Courting confusion: The Fortescue fallout
The High Court’s ruling into Fortescue’s ‘binding agreements’ will mean that investors may have to take company statements with a grain of salt in the future.
The ruling puts to an end a seven-year battle between Fortescue and the Australian Securities and Investments Commission over statements made by Fortescue in relation to updates the miner gave to the market in 2004 and 2005.
At the time, Fortescue announced that it had entered into a series of binding agreements with three Chinese state-owned entities concerning infrastructure developments in Western Australia.
It was later found that these were in fact framework agreements rather than binding agreements.
Today, the court decided that Forrest and Fortescue did not mislead shareholders by representing these agreements as binding.
The reasoning given was that each party intended for the agreements to be binding and "there was no evidential basis for assuming that a person hearing or reading these statement would understand that the parties had entered into agreements that would be enforced by an Australian court".
Taking the stance that Fortescue’s representation of the agreements was "neither false nor misleading", could have broad implications for listed companies, and leaves investors in a vulnerable position. Whether or not other companies follow Fortescue’s lead, the actions by the miner have left a sour taste for shareholders.
Speaking to Business Spectator, Sally Scott, a partner at lawyers Hall & Willcox, said that she didn’t believe other companies would copy Fortescue but also warned that directors should not take the case as an excuse to be less careful in market updates.
"I wouldn’t suggest that any directors or companies treat this case as a green light to take less care with their statements or to say that documents are binding when they’re not,” Ms Scott said.
The ruling also brings into question the issue of continuous disclosure and the way in which it is viewed. Still, even the courts can’t seem to agree on this case. An earlier ruling by the Federal Court found that Fortescue had breached continuous disclosure laws by failing to update the market with a statement correcting the error.
In taking the opposite stance and finding that Fortescue’s action was not misleading, the High Court found that Fortescue and Forrest had not failed in their obligations under the Corporations Act (2001), and thus did not contravene the Act.
Forrest had a lot riding on the ruling, including a possible ban from serving as a company director. He can now rest easy knowing that this final decision clears him and his company of any wrongdoing. All it cost was millions of dollars, years of legal proceedings and, until he was cleared, a slightly tarnished business reputation for the mining magnate.
The sting in the tail is that for ASIC this case must have seemed clear cut when proceedings started. Given the huge investment of time, man hours and now the legal costs for both them and Forrest, ASIC is not only left with egg on its face but also has possibly achieved the opposite of what it intended – i.e. increasing clarity for the market.
In a statement issued following the ruling, ASIC justified its reasons for bringing the case to court.
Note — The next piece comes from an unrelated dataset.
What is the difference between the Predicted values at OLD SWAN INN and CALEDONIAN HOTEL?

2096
"ASIC brought the case because it raised issues of integrity of the capital markets. Compliance with continuous disclosure goes to the heart of ASIC’s strategic priority of fair and efficient financial markets. Observation of our continuous disclosure laws is essential, not only for investors but for the broader capital markets," ASIC deputy chairman Belinda Gibson said.
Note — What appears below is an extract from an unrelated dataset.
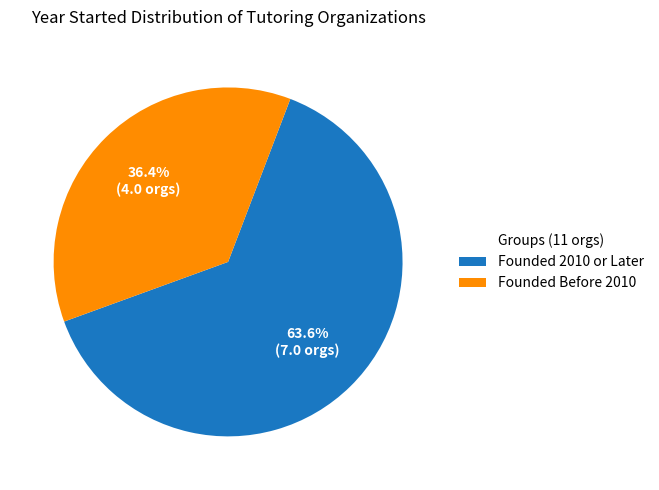

Does any single category account for the majority?

Yes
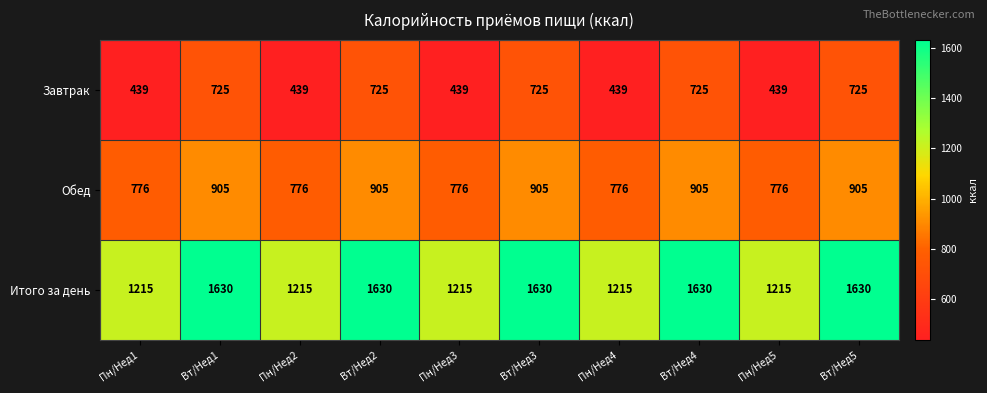

How many distinct data groups are displayed?

3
"We will now assess what impact the High Court’s decision has on disclosure requirements. The judgement does raise for discussion what the market would regard as a sufficient statement about the nature and content of an agreement, and what is necessary to ensure the market is properly informed for the purposes of making investment decisions."
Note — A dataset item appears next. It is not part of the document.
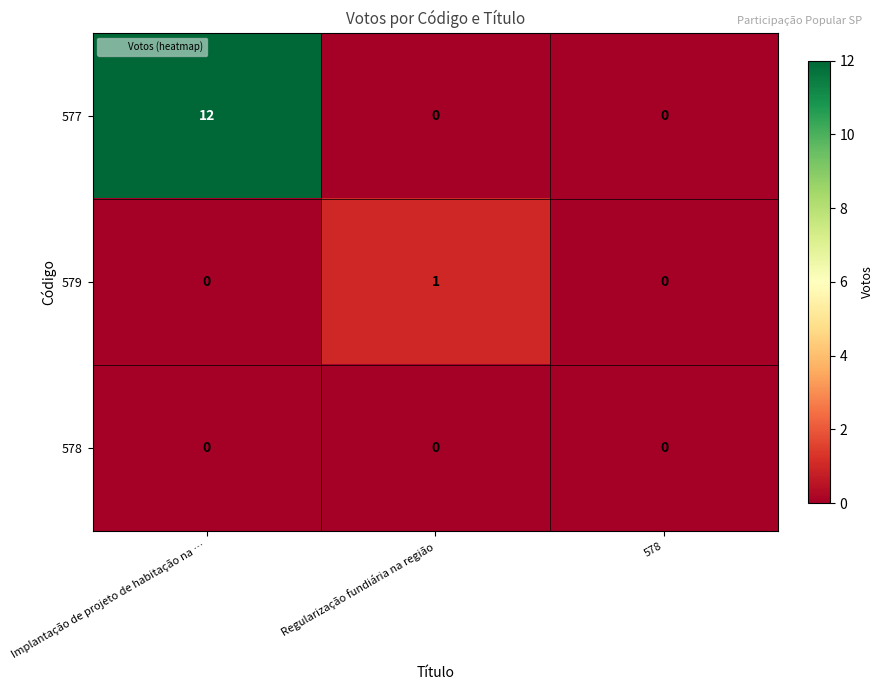

Which series changed the most between Regularização fundiária na região and 578?

579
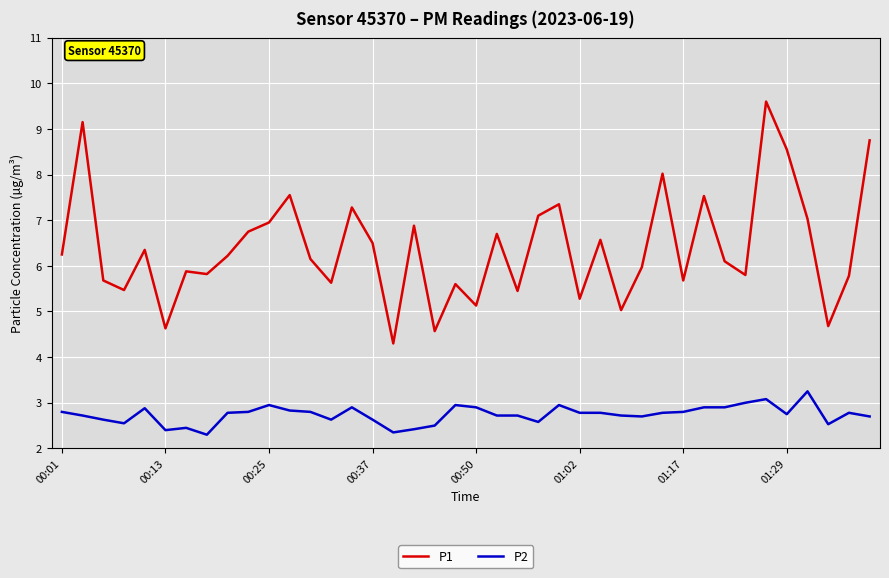

Which series has the largest range (max minus min)?

P1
The ruling also comes as the Australian Securities Exchange is in the process of reviewing its stance on continuous disclosure. A spokesperson for the ASX said the exchange was considering the judgment in light of its revised guidance note on continuous disclosure.
But while both the ASX and ASIC may have to go back to the drawing board on continuous disclosure, the real losers from today’s decision are the public, who have to continue taking the information given by listed companies on face value.
The ruling has also led to calls for a more efficient way of dealing with such issues. Marie McDonald, a partner at law firm Ashurst, believes that there is a need for a better decision-making process in cases such as this.
"If there was an equivalent forum to the Takeovers Panel, you would get not only a faster decision, but also more guidance would be given to the market,” Ms McDonald said.
It must be hoped that directors will not exploit any potential confusion that this case has exposed. Regardless, investors will be analysing market updates much more carefully.